The main argument tracing GC basically makes is that it’s ok to be geeedy and wasteful with RAM because there’s so much of it that retaining it extra is a better tradeoff. Similarly it argues that the cycles taken by GC and random variable length pauses it often generates don’t matter most of the time. The counter is that while it probably doesn’t matter in the P90 case, it does matter when everyone takes this attitude and P95+ latencies (depending on how many services are between you and the user you’d be surprised how many 9s of good latency your services have to achieve for the eyeball user to observe an overall good P90 score).

> For example, it is reasonable to assume that a file has a limited size. Imagine you're doing a "read_all" on some video-feed because /dev/camera was the handle you've been given. I'm sure that would blow up the program.

Right, which is one of many reasons why you shouldn’t ever assume files you’re given are finite length. You could be passed stdin too. Of course you can make simplifications in cases, but that requires domain-specific knowledge, something tracing GCs do not have because they’re agnostic to use case.

Mawr · 2025-03-30T18:05:22 1743357922

Because 99.9% of the time the memory allocation I'm doing is unimportant. I just want some memory to somehow be allocated and cleaned up at some later time and it just does not matter how any of that happens.

Reasoning about lifetimes and such would therefore be severe overkill and would occupy my mental faculties for next to zero benefit.

Cleaning up other resources, like file handles, tends to be more important.

vlovich123 · 2025-03-31T02:55:30 1743389730

Then stick it in a Box, RC or Arc and forget about it. You only need lifetimes for cases where you want to avoid heap allocations.

int_19h · 2025-03-31T06:34:14 1743402854

Simple reference counting fails as soon as you have a graph that might have loops in it.

vlovich123 · 2025-03-31T13:43:12 1743428592

Then use “tracing GC as a library” like [1] or [2]. I’m not saying there’s no use for tracing GC ever. I’m saying it shouldn’t be a language level feature and it’s perfectly fine as an opt-in library.

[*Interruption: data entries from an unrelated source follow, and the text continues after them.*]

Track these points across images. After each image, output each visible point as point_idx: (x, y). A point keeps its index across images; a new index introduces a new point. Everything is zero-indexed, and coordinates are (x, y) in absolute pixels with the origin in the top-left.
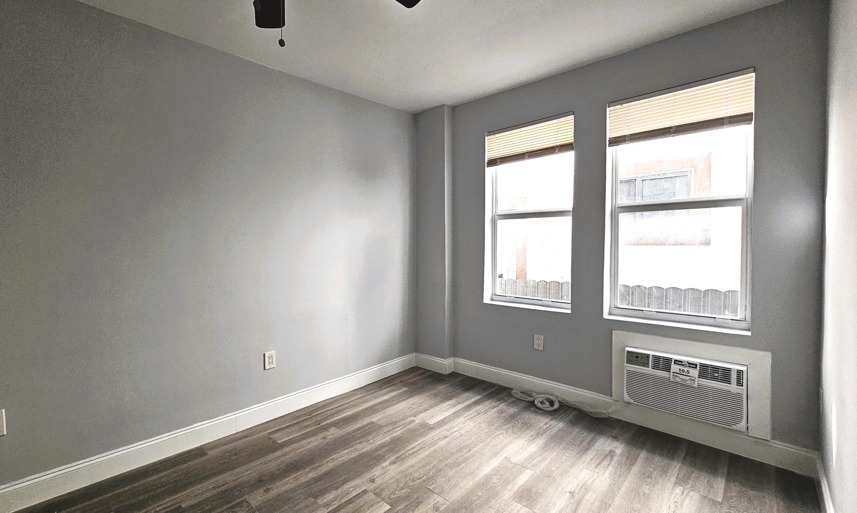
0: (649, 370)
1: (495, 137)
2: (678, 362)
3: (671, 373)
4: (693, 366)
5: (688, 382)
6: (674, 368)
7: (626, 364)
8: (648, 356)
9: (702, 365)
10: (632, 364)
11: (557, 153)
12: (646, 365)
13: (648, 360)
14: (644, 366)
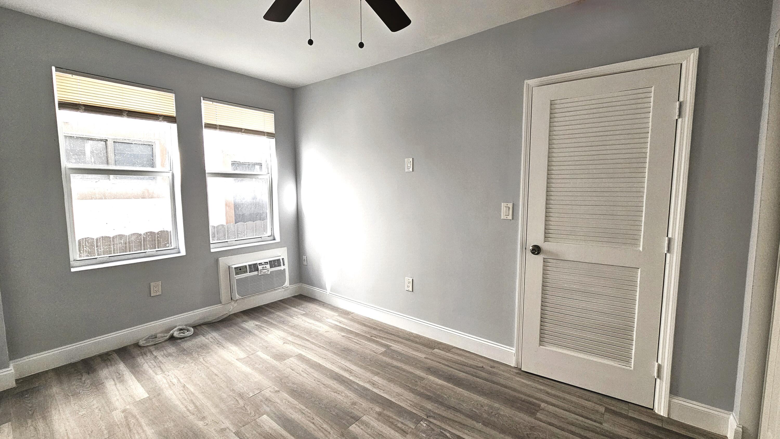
0: (248, 274)
1: (72, 77)
2: (260, 264)
3: (259, 271)
4: (266, 263)
5: (266, 273)
6: (260, 267)
7: (235, 276)
8: (246, 267)
9: (270, 261)
10: (238, 275)
11: (160, 121)
12: (246, 272)
13: (247, 269)
14: (245, 273)
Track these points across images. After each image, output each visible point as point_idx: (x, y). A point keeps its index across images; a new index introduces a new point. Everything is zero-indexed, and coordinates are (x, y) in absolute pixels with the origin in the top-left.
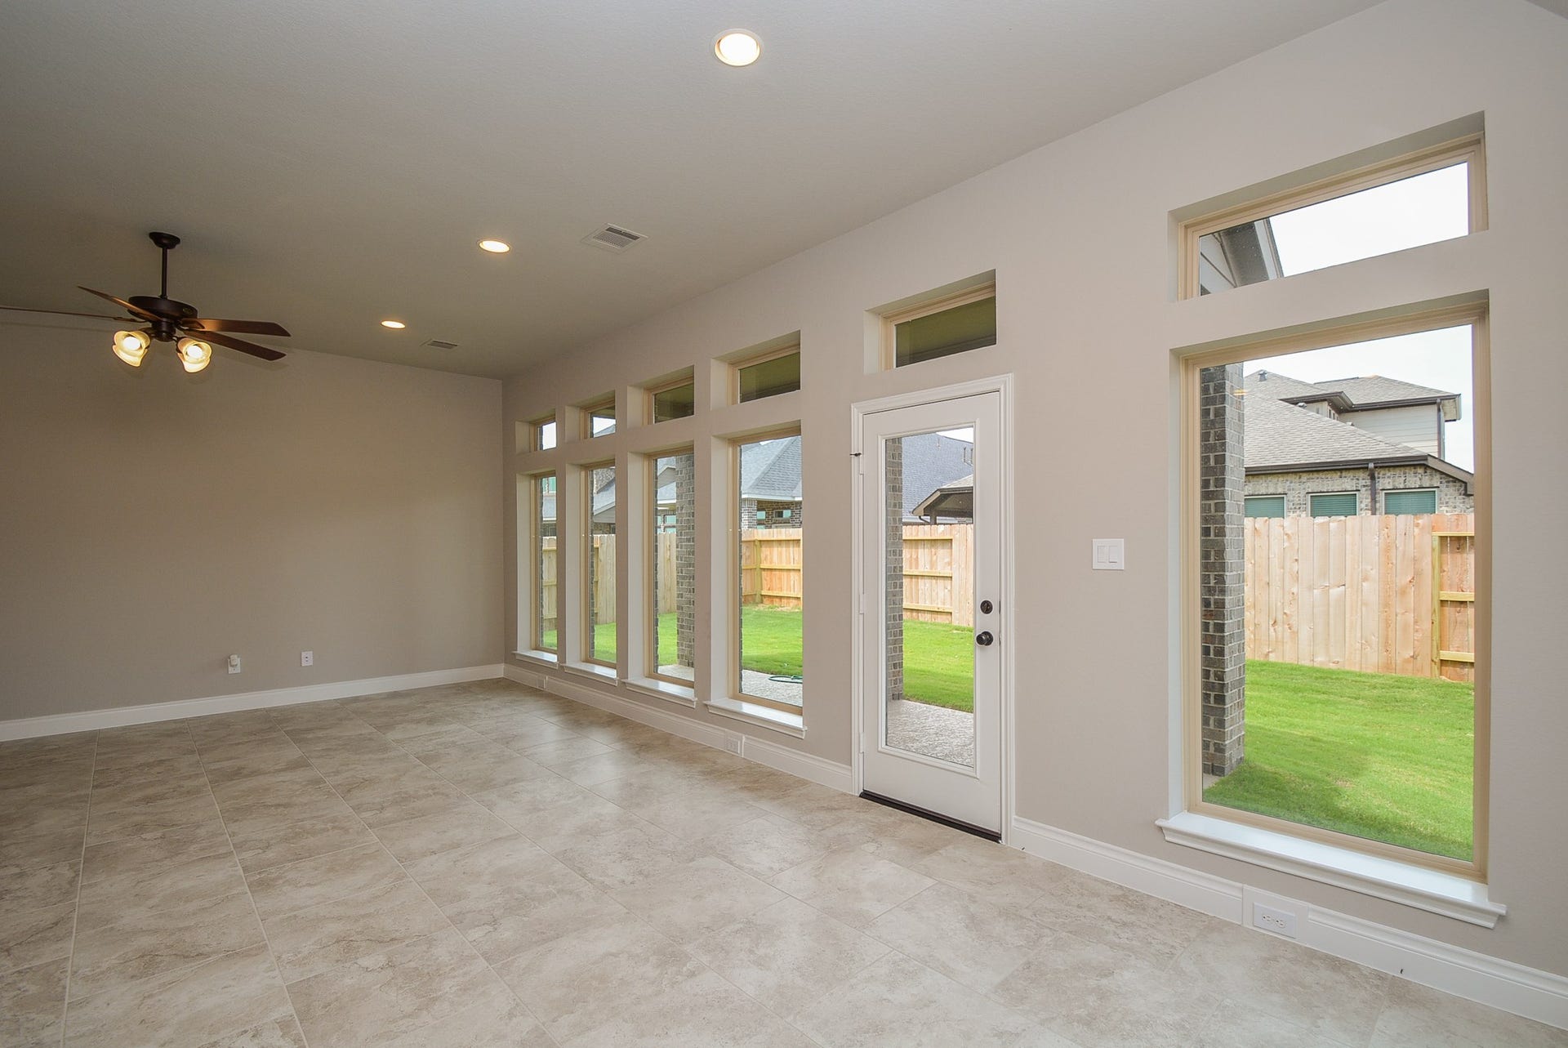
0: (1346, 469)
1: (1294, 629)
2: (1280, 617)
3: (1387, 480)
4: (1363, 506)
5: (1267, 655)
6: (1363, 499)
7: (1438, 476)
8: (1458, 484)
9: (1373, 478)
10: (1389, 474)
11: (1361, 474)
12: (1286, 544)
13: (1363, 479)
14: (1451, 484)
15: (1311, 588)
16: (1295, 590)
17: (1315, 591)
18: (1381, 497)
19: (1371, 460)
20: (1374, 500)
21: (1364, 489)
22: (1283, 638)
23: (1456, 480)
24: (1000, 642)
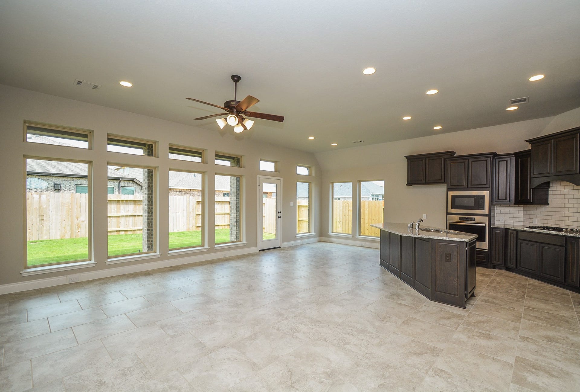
0: (111, 179)
3: (123, 184)
4: (116, 191)
6: (116, 189)
7: (135, 184)
8: (140, 186)
9: (119, 183)
10: (123, 182)
11: (116, 181)
13: (116, 183)
14: (138, 186)
18: (121, 189)
19: (121, 178)
20: (119, 189)
21: (116, 186)
23: (140, 185)
24: (281, 218)
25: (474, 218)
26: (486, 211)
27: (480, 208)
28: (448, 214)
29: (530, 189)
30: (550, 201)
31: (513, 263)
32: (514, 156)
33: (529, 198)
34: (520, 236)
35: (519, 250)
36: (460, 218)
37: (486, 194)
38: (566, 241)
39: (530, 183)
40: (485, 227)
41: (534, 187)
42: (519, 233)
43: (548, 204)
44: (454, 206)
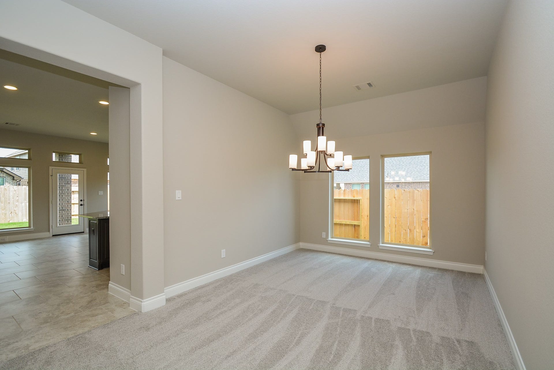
1: (17, 213)
2: (13, 211)
5: (9, 221)
7: (5, 174)
12: (15, 192)
15: (22, 203)
16: (17, 204)
17: (23, 204)
22: (14, 216)
24: (84, 205)
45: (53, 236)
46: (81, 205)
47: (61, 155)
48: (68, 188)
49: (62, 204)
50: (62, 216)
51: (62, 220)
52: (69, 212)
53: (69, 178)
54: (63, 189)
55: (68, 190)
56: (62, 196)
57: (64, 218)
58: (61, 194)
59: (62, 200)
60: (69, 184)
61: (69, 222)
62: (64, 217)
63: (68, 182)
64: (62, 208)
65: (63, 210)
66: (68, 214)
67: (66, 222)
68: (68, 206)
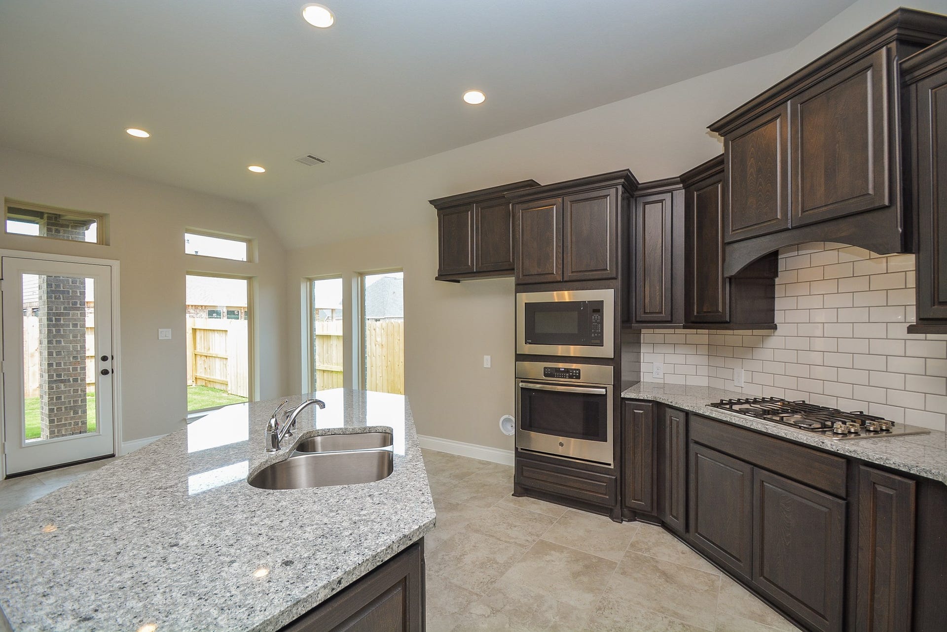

[1] https://github.com/Manishearth/rust-gc

[2] https://github.com/oilpan-gc/cppgc

int_19h · 2025-03-31T23:22:00 1743463320

Bolt-on GCs necessarily have to be conservative about their assumptions, which significantly hinders performance. And if language semantics doesn't account for it, the GC can't properly do things like compacting (or if they can, it requires a lot of manual scaffolding from the user).

It should be a language level feature in a high-level language for the simple reason that in vast majority of high-level code, heap allocations are very common, yet most of them are not tied to any resource that requires manual lifetime management. A good example of that is strings - if you have a tracing GC, the simplest way to handle strings is as a heap-allocated immutable array of bytes, and there's no reason for any code working with strings to ever be concerned about manual memory management. Yet strings are a fairly basic data type in most languages.

vlovich123 · 2025-04-01T17:09:00 1743527340

That's my point though. You either have graph structures with loops where the "performance" of the tracing GC is probably irrelevant to the work you're doing OR you have graph ownership without loops. The "without loops" is actually significantly more common and the "loops" case actually has solutions even without going all the way to tracing GC. Also, "performance" has many nuances here. When you say "bolt on GC significantly hinders performance", are you talking about how precisely they can reclaim memory / how quickly after being freed? Or are you talking about the pauses the collector has to make or the atomics it injects throughout to do so in a thread-safe manner?

I suspect the benefits of compaction are wildly overstated because AFAIK compaction isn't cache aware and thus the CPU cache thrashes. By comparison, a language like Rust lets you naturally lay things out in a way that the CPU likes.

> if you have a tracing GC, the simplest way to handle strings is as a heap-allocated immutable array of bytes

But what if I want to mutate the string? Now I have to do a heap allocation and can't do things in-place. Memory can be cheap to move but it can also add up substantially vs an in-place solution.